What to produce: In the mailing-list post below, rewrite the passage from "So our initial" up to and including "through O(10) houses.", with "antennae" changed to "antennas".

[[ Document text, beginning ]]

[Freedombox-discuss] This white space spectrum chip might be uninteresting

Paul Gardner-Stephen paul at servalproject.org
Fri Feb 15 01:59:38 UTC 2013


Hello John, All,

We have been thinking about related issues in the Serval Project.
Being based in .AU, we don't (yet) have the luxury of white spaces.
Also, as we are also targeting disaster use cases we have to be able
to work in situations where geodatabases may not be available or
accessible for whatever reason.

So our initial efforts that are being sponsored by the NLnet
Foundation are being focussed on the ISM band at 915MHz, that is
available in a number of countries (.US and .AU are of particular
interest).  This band has fairly generous rules, and is capable of
fairly long distance communications.

Our very early tests, using what we know is sub-optimal forward error
correction, and with purposely poorly placed antennae (on a couch or a
desk inside a house, similar to the kinds of places a freedombox would
be expected to be plugged in) already show that it is possible to
maintain links through O(10) houses.

This is important, because WiFi does only O(1) house, PI*r^2 = O(1)
houses covered (including your own), and so you need Almost Everyone
to join to form a mesh.

But assuming a range of O(10) houses, PI*r^2 = PI*10^10 = O(100)
houses, and so you need only about 1% up-take to enable metropolitan
networks to be feasible.  That seems much more likely than the ~100%
up-take needed to make a WiFi mesh.

The trade-off is the relatively low bandwidths that are feasible.  We
are using 250kbit, and that is about as high as is feasible.  However,
it isn't as bad as it sounds, because we can use some clever frequency
hopping and related tricks to create a "multi-threaded" radio
environment, where there can be 50 senders operating in the band for
250k x 50 = 12.5mbit total throughput, with the nice property that no
one node can consume all the bandwidth. I can provide some further
explanation on this if it is of interest.

We are using the RFD900 radios that run open-source firmware, and our
GPL Serval Mesh software on top of that to give us a fully open stack,
complete with our baked in crypto layer that the Serval Mesh is based
on, and could be integrated into the FB stack if desired at some
point.

[[ Document text, end ]]
[[ Material supplied, beginning ]]

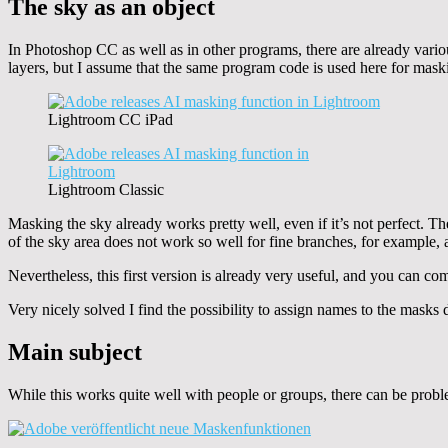
The sky as an object
In Photoshop CC as well as in other programs, there are already vari
layers, but I assume that the same program code is used here for mask
Lightroom CC iPad
Lightroom Classic
Masking the sky already works pretty well, even if it’s not perfect. T
of the sky area does not work so well for fine branches, for example, 
Nevertheless, this first version is already very useful, and you can com
Very nicely solved I find the possibility to assign names to the mask
Main subject
While this works quite well with people or groups, there can be probl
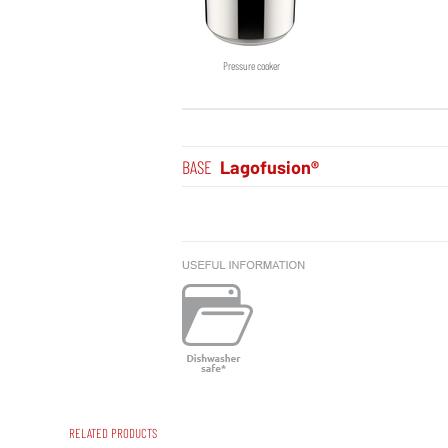
Pressure cooker
BASE
Lagofusion®
RELATED PRODUCTS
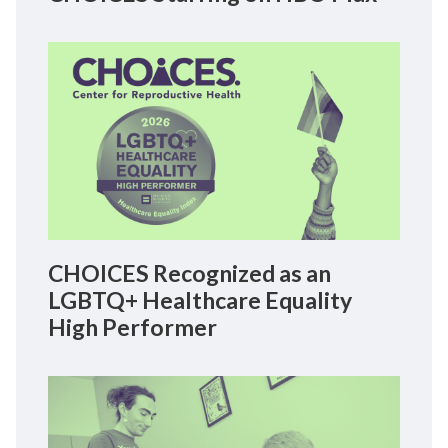
CHOICES Recognized as an
LGBTQ+ Healthcare Equality
High Performer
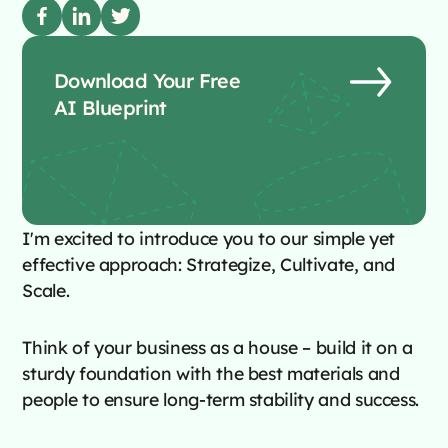
Download Your Free
AI Blueprint
I'm excited to introduce you to our simple yet
effective approach: Strategize, Cultivate, and
Scale.
Think of your business as a house – build it on a
sturdy foundation with the best materials and
people to ensure long-term stability and success.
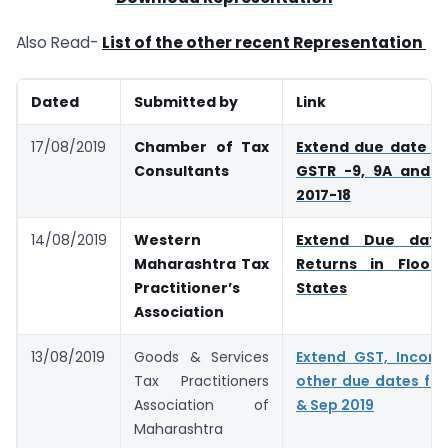
Also Read-
List of the other recent Representation
Dated
Submitted by
Link
17/08/2019
Chamber of Tax
Extend due date for
Consultants
GSTR -9, 9A and 9C
2017-18
14/08/2019
Western
Extend Due dat
Maharashtra Tax
Returns in Flood
Practitioner’s
States
Association
13/08/2019
Goods & Services
Extend GST, Incom
Tax Practitioners
other due dates fall
Association of
& Sep 2019
Maharashtra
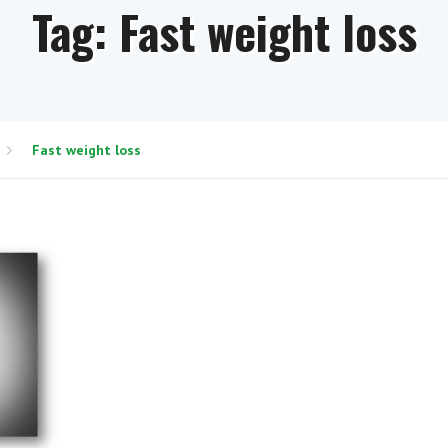
Tag:
Fast weight loss
Fast weight loss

[[ Material supplied, end ]]

Solution:
So our initial efforts that are being sponsored by the NLnet
Foundation are being focussed on the ISM band at 915MHz, that is
available in a number of countries (.US and .AU are of particular
interest).  This band has fairly generous rules, and is capable of
fairly long distance communications.

Our very early tests, using what we know is sub-optimal forward error
correction, and with purposely poorly placed antennas (on a couch or a
desk inside a house, similar to the kinds of places a freedombox would
be expected to be plugged in) already show that it is possible to
maintain links through O(10) houses.